#### SET EXERCISE:
Reproduce every line of the following material without any change.
__________________________________________________
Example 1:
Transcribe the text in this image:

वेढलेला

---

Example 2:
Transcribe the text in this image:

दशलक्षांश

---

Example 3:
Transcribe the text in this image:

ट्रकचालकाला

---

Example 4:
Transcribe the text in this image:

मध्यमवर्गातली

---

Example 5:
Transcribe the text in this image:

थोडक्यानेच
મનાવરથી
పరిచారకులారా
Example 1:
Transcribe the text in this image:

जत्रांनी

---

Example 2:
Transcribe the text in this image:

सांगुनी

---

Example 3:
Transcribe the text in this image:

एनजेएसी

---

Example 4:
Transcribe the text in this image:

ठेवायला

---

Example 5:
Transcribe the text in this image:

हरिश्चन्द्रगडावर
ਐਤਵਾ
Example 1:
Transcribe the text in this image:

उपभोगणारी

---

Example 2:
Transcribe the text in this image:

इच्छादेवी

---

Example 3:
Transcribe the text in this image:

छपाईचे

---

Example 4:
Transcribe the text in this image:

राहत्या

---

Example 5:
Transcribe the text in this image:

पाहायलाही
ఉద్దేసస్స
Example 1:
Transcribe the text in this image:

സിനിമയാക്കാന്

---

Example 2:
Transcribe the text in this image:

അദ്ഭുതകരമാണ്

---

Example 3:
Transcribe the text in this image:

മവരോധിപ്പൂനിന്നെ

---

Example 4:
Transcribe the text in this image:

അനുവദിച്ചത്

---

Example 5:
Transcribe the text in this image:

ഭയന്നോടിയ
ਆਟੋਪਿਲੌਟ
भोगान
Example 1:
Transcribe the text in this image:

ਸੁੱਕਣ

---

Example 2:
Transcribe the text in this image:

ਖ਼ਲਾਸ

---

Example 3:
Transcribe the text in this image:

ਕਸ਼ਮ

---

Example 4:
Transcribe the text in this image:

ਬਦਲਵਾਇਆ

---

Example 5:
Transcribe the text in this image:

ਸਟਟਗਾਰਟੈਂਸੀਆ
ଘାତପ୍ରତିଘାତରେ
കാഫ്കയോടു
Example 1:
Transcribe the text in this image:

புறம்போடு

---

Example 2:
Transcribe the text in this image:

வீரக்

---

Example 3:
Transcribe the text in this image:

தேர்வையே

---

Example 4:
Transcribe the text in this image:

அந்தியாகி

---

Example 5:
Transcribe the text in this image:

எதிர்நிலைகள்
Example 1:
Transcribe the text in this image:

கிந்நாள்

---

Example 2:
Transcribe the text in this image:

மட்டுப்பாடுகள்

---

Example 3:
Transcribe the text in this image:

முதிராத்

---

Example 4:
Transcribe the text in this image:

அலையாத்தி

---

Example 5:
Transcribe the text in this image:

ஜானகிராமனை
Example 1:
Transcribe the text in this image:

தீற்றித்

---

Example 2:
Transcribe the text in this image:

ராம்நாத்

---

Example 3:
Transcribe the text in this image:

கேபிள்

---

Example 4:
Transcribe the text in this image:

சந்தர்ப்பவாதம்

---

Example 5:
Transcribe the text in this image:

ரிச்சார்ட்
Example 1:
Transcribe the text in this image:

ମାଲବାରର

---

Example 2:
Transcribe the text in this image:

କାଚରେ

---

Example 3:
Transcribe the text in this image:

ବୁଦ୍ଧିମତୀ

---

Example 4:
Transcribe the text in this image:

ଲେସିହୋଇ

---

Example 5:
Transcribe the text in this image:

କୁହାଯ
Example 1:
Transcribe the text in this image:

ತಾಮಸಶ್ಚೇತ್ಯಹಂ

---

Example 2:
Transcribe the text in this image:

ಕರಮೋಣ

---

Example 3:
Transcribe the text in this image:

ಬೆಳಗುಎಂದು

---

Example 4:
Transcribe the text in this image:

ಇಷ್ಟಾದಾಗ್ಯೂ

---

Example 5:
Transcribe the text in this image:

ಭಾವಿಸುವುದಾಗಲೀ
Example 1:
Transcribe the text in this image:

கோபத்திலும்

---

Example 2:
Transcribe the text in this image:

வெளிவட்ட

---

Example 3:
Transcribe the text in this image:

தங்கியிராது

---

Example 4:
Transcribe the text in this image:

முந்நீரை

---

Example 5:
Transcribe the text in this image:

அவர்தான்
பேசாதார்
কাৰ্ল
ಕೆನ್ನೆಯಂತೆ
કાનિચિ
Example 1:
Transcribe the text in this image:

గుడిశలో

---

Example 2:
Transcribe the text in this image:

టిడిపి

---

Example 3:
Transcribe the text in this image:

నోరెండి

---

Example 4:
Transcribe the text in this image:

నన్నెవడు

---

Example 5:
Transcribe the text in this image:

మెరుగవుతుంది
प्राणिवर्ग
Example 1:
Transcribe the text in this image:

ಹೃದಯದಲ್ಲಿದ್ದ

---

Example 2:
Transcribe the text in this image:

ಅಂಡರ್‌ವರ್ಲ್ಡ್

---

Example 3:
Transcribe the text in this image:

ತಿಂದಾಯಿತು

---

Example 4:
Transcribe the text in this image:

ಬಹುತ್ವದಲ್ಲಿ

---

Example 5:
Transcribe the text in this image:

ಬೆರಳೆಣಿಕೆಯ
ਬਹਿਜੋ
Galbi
__________________________________________________
#### ANSWER FOR THE TASK:
Example 1:
Transcribe the text in this image:

वेढलेला

---

Example 2:
Transcribe the text in this image:

दशलक्षांश

---

Example 3:
Transcribe the text in this image:

ट्रकचालकाला

---

Example 4:
Transcribe the text in this image:

मध्यमवर्गातली

---

Example 5:
Transcribe the text in this image:

थोडक्यानेच
મનાવરથી
పరిచారకులారా
Example 1:
Transcribe the text in this image:

जत्रांनी

---

Example 2:
Transcribe the text in this image:

सांगुनी

---

Example 3:
Transcribe the text in this image:

एनजेएसी

---

Example 4:
Transcribe the text in this image:

ठेवायला

---

Example 5:
Transcribe the text in this image:

हरिश्चन्द्रगडावर
ਐਤਵਾ
Example 1:
Transcribe the text in this image:

उपभोगणारी

---

Example 2:
Transcribe the text in this image:

इच्छादेवी

---

Example 3:
Transcribe the text in this image:

छपाईचे

---

Example 4:
Transcribe the text in this image:

राहत्या

---

Example 5:
Transcribe the text in this image:

पाहायलाही
ఉద్దేసస్స
Example 1:
Transcribe the text in this image:

സിനിമയാക്കാന്

---

Example 2:
Transcribe the text in this image:

അദ്ഭുതകരമാണ്

---

Example 3:
Transcribe the text in this image:

മവരോധിപ്പൂനിന്നെ

---

Example 4:
Transcribe the text in this image:

അനുവദിച്ചത്

---

Example 5:
Transcribe the text in this image:

ഭയന്നോടിയ
ਆਟੋਪਿਲੌਟ
भोगान
Example 1:
Transcribe the text in this image:

ਸੁੱਕਣ

---

Example 2:
Transcribe the text in this image:

ਖ਼ਲਾਸ

---

Example 3:
Transcribe the text in this image:

ਕਸ਼ਮ

---

Example 4:
Transcribe the text in this image:

ਬਦਲਵਾਇਆ

---

Example 5:
Transcribe the text in this image:

ਸਟਟਗਾਰਟੈਂਸੀਆ
ଘାତପ୍ରତିଘାତରେ
കാഫ്കയോടു
Example 1:
Transcribe the text in this image:

புறம்போடு

---

Example 2:
Transcribe the text in this image:

வீரக்

---

Example 3:
Transcribe the text in this image:

தேர்வையே

---

Example 4:
Transcribe the text in this image:

அந்தியாகி

---

Example 5:
Transcribe the text in this image:

எதிர்நிலைகள்
Example 1:
Transcribe the text in this image:

கிந்நாள்

---

Example 2:
Transcribe the text in this image:

மட்டுப்பாடுகள்

---

Example 3:
Transcribe the text in this image:

முதிராத்

---

Example 4:
Transcribe the text in this image:

அலையாத்தி

---

Example 5:
Transcribe the text in this image:

ஜானகிராமனை
Example 1:
Transcribe the text in this image:

தீற்றித்

---

Example 2:
Transcribe the text in this image:

ராம்நாத்

---

Example 3:
Transcribe the text in this image:

கேபிள்

---

Example 4:
Transcribe the text in this image:

சந்தர்ப்பவாதம்

---

Example 5:
Transcribe the text in this image:

ரிச்சார்ட்
Example 1:
Transcribe the text in this image:

ମାଲବାରର

---

Example 2:
Transcribe the text in this image:

କାଚରେ

---

Example 3:
Transcribe the text in this image:

ବୁଦ୍ଧିମତୀ

---

Example 4:
Transcribe the text in this image:

ଲେସିହୋଇ

---

Example 5:
Transcribe the text in this image:

କୁହାଯ
Example 1:
Transcribe the text in this image:

ತಾಮಸಶ್ಚೇತ್ಯಹಂ

---

Example 2:
Transcribe the text in this image:

ಕರಮೋಣ

---

Example 3:
Transcribe the text in this image:

ಬೆಳಗುಎಂದು

---

Example 4:
Transcribe the text in this image:

ಇಷ್ಟಾದಾಗ್ಯೂ

---

Example 5:
Transcribe the text in this image:

ಭಾವಿಸುವುದಾಗಲೀ
Example 1:
Transcribe the text in this image:

கோபத்திலும்

---

Example 2:
Transcribe the text in this image:

வெளிவட்ட

---

Example 3:
Transcribe the text in this image:

தங்கியிராது

---

Example 4:
Transcribe the text in this image:

முந்நீரை

---

Example 5:
Transcribe the text in this image:

அவர்தான்
பேசாதார்
কাৰ্ল
ಕೆನ್ನೆಯಂತೆ
કાનિચિ
Example 1:
Transcribe the text in this image:

గుడిశలో

---

Example 2:
Transcribe the text in this image:

టిడిపి

---

Example 3:
Transcribe the text in this image:

నోరెండి

---

Example 4:
Transcribe the text in this image:

నన్నెవడు

---

Example 5:
Transcribe the text in this image:

మెరుగవుతుంది
प्राणिवर्ग
Example 1:
Transcribe the text in this image:

ಹೃದಯದಲ್ಲಿದ್ದ

---

Example 2:
Transcribe the text in this image:

ಅಂಡರ್‌ವರ್ಲ್ಡ್

---

Example 3:
Transcribe the text in this image:

ತಿಂದಾಯಿತು

---

Example 4:
Transcribe the text in this image:

ಬಹುತ್ವದಲ್ಲಿ

---

Example 5:
Transcribe the text in this image:

ಬೆರಳೆಣಿಕೆಯ
ਬਹਿਜੋ
Galbi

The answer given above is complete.